Thoughtworks partnered with National Payments Corporation of India (NPCI), a not-for-profit company that operates retail payments and settlement systems. The objective was to rewrite and modernize one of India’s largest payment apps, BHIM.
BHIM was built atop the nation’s flagship Unified Payments Infrastructure (UPI) that ensures fast, secure and reliable cashless money transfers through mobile phones.
The partnership between Thoughtworks and NPCI resulted in ramped up volumes – 14.4M transactions per month, as of June 2020, and significant user penetration with about 50M+ BHIM app downloads. This was achieved by reimagining customer journeys, redesigning more than 200 screens, and building a custom software offering innovative product features.

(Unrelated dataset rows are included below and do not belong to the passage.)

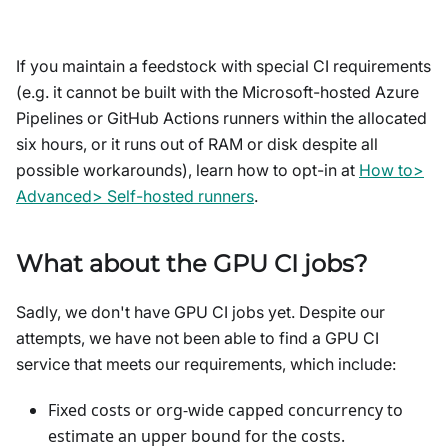
If you maintain a feedstock with special CI requirements
(e.g. it cannot be built with the Microsoft-hosted Azure
Pipelines or GitHub Actions runners within the allocated
six hours, or it runs out of RAM or disk despite all
possible workarounds), learn how to opt-in at
How to>
Advanced> Self-hosted runners
.
What about the GPU CI jobs?
Sadly, we don't have GPU CI jobs yet. Despite our
attempts, we have not been able to find a GPU CI
service that meets our requirements, which include:
Fixed costs or org-wide capped concurrency to
estimate an upper bound for the costs.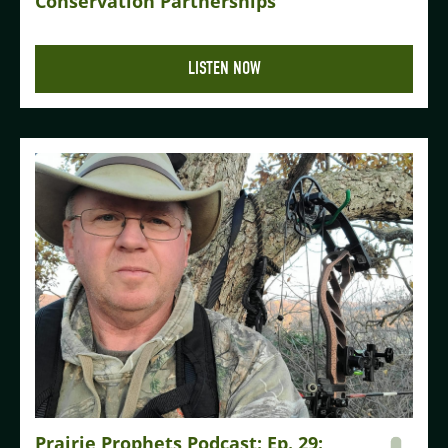
Conservation Partnerships
LISTEN NOW
Prairie Prophets Podcast: Ep. 29: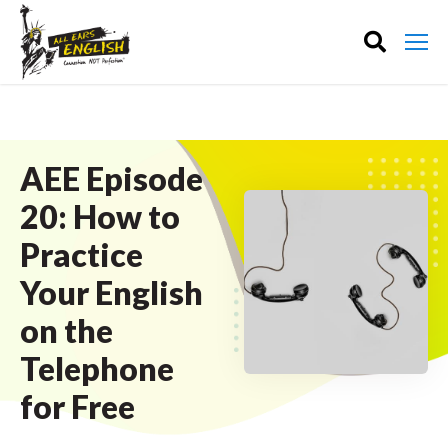
AEE Episode
20: How to
Practice
Your English
on the
Telephone
for Free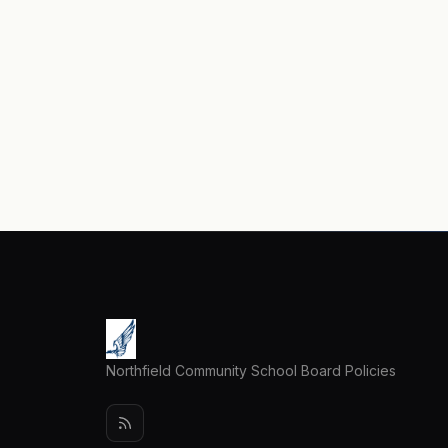
Northfield Community School Board Policies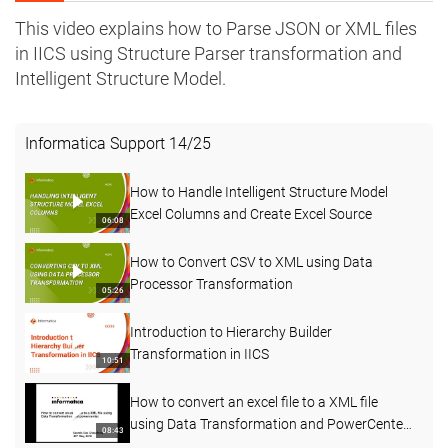
This video explains how to Parse JSON or XML files
in IICS using Structure Parser transformation and
Intelligent Structure Model.
Informatica Support
14
/
25
How to Handle Intelligent Structure Model
Excel Columns and Create Excel Source
06:08
How to Convert CSV to XML using Data
Processor Transformation
05:26
Introduction to Hierarchy Builder
Transformation in IICS
10:51
How to convert an excel file to a XML file
using Data Transformation and PowerCenter
08:43
KB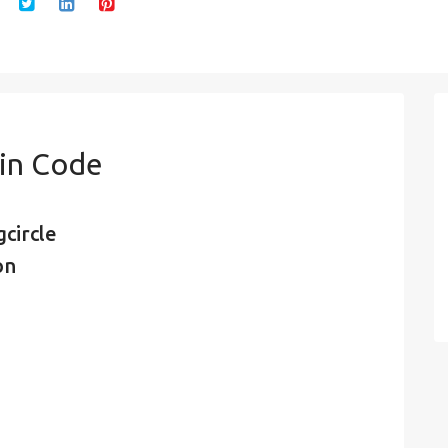
Pin Code
circle
on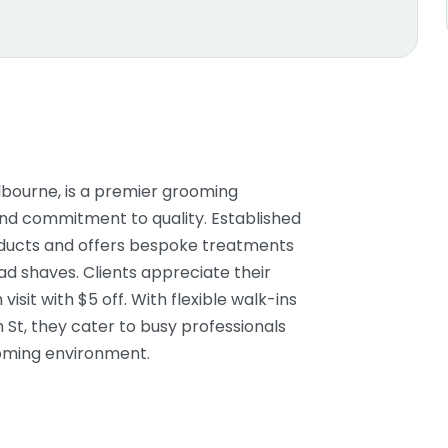
bourne, is a premier grooming
and commitment to quality. Established
roducts and offers bespoke treatments
ead shaves. Clients appreciate their
isit with $5 off. With flexible walk-ins
 St, they cater to busy professionals
coming environment.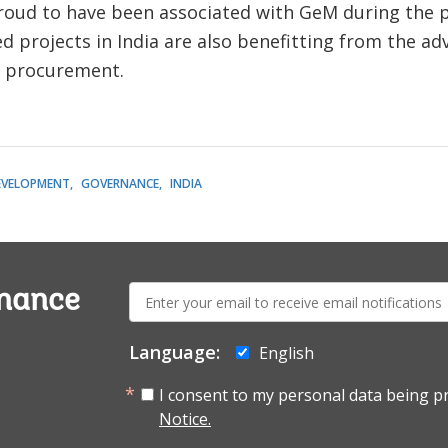
roud to have been associated with GeM during the p
projects in India are also benefitting from the ad
f procurement.
EVELOPMENT
GOVERNANCE
INDIA
E-
rnance
mail:
Language:
English
I consent to my personal data being p
Notice.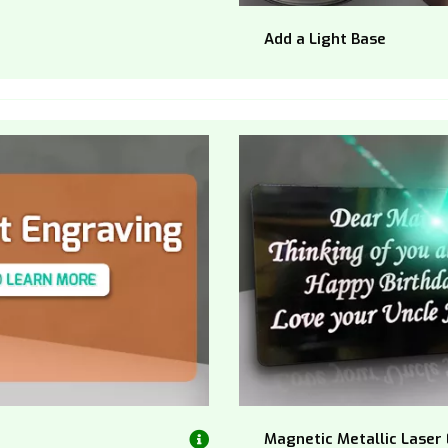
Add a Light Base
Magnetic Metallic Laser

In conclusion more consumers are, in fact, choosing instant, effortless and mobile payments solutions, where available. Delivering one at the national scale needs a keen focus on building the required robust infrastructure, and enabling a seamless experience without compromising on security or privacy.
In order to make the much sought after benefits accessible, connecting real time payments with banks should be complemented by offline or wallet payments, and supported by protocols mitigating interoperability challenges.
Disclaimer: The statements and opinions expressed in this article are those of the author(s) and do not necessarily reflect the positions of Thoughtworks.